Parse data table #34

Closed halioui closed 6 years ago

halioui commented 6 years ago

I got an IndexError for some GSM SOFT txt files. For instance: for GSM32878 (string index out of range): geo = GEOparse.get_GEO('GSM32878'):

Traceback (most recent call last):
  File "indexReportUpdate.py", line 825, in <module>
    createIndices("GSM", outputDoc[2], outputEdg[0], outputDoc[6], outputEdg[2])

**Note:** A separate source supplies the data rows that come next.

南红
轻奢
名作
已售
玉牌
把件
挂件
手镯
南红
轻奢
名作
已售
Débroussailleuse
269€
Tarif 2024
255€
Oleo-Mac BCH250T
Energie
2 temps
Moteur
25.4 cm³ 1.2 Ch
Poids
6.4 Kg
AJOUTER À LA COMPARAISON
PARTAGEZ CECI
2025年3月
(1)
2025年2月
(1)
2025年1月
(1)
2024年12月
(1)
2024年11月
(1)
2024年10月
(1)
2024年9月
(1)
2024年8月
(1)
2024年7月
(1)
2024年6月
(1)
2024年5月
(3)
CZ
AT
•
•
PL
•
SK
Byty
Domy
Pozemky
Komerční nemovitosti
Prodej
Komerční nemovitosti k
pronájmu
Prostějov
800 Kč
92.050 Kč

 File "indexReportUpdate.py", line 171, in createIndices
    raise e
  File "indexReportUpdate.py", line 163, in createIndices
    geo = GEOparse.get_GEO(filepath=fpath, silent=True)
  File "/home/mimsadm/.local/lib/python3.5/site-packages/GEOparse/GEOparse.py", line 82, in get_GEO
    return parse_GSM(filepath)
  File "/home/mimsadm/.local/lib/python3.5/site-packages/GEOparse/GEOparse.py", line 374, in parse_GSM
    table_data = parse_table_data(soft)
  File "/home/mimsadm/.local/lib/python3.5/site-packages/GEOparse/GEOparse.py", line 329, in parse_table_data
    data = "\n".join([i.rstrip() for i in lines if i[0] not in ("^", "!", "#")])
  File "/home/mimsadm/.local/lib/python3.5/site-packages/GEOparse/GEOparse.py", line 329, in <listcomp>
    data = "\n".join([i.rstrip() for i in lines if i[0] not in ("^", "!", "#")])
IndexError: string index out of range
guma44 commented 6 years ago

Hi, Thanks for the report. It seems that there are some empty lines int he file. I will take a look at it.